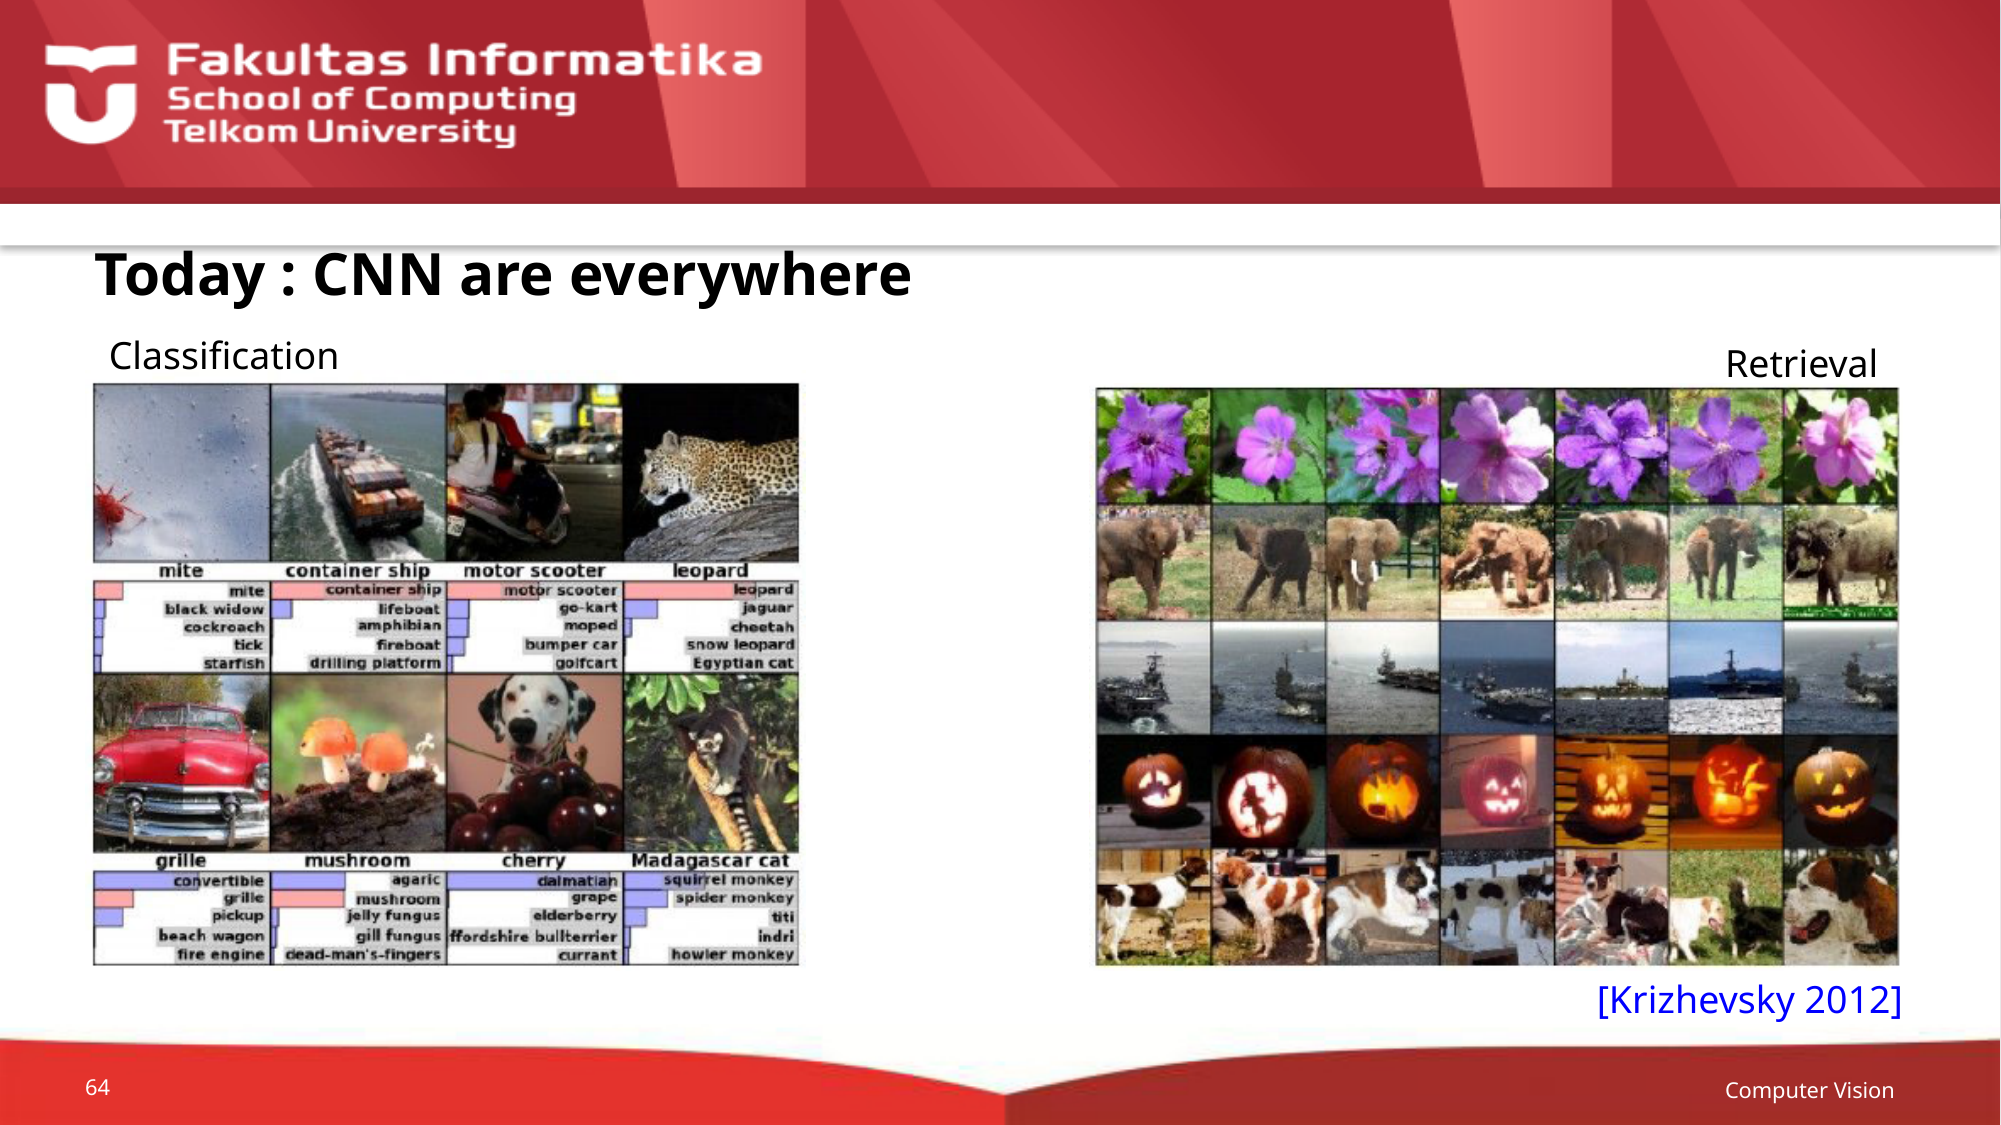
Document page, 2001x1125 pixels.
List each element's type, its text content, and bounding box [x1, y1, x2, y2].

text_box Retrieval [1709, 332, 1894, 381]
list Computer Vision [1185, 1058, 1911, 1119]
slide_number 64 [85, 1058, 164, 1119]
picture [0, 0, 2001, 1125]
picture [1089, 382, 1909, 972]
picture [85, 370, 807, 972]
text_box Classification [94, 324, 355, 369]
text_box [Krizhevsky 2012] [1582, 968, 1919, 1029]
title Today : CNN are everywhere [79, 219, 1901, 325]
• • •
Each entry above must be set down word for word; none of its pictures belong in the copy.

Task solution:
Document page, 2001x1125 pixels.
List each element's type, its text content, and bounding box [x1, y1, x2, y2].

text_box Retrieval [1709, 332, 1894, 381]
list Computer Vision [1185, 1058, 1911, 1119]
slide_number 64 [85, 1058, 164, 1119]
picture [0, 0, 2001, 1125]
picture [1089, 382, 1909, 972]
picture [85, 370, 807, 972]
text_box Classification [94, 324, 355, 369]
text_box [Krizhevsky 2012] [1582, 968, 1919, 1029]
title Today : CNN are everywhere [79, 219, 1901, 325]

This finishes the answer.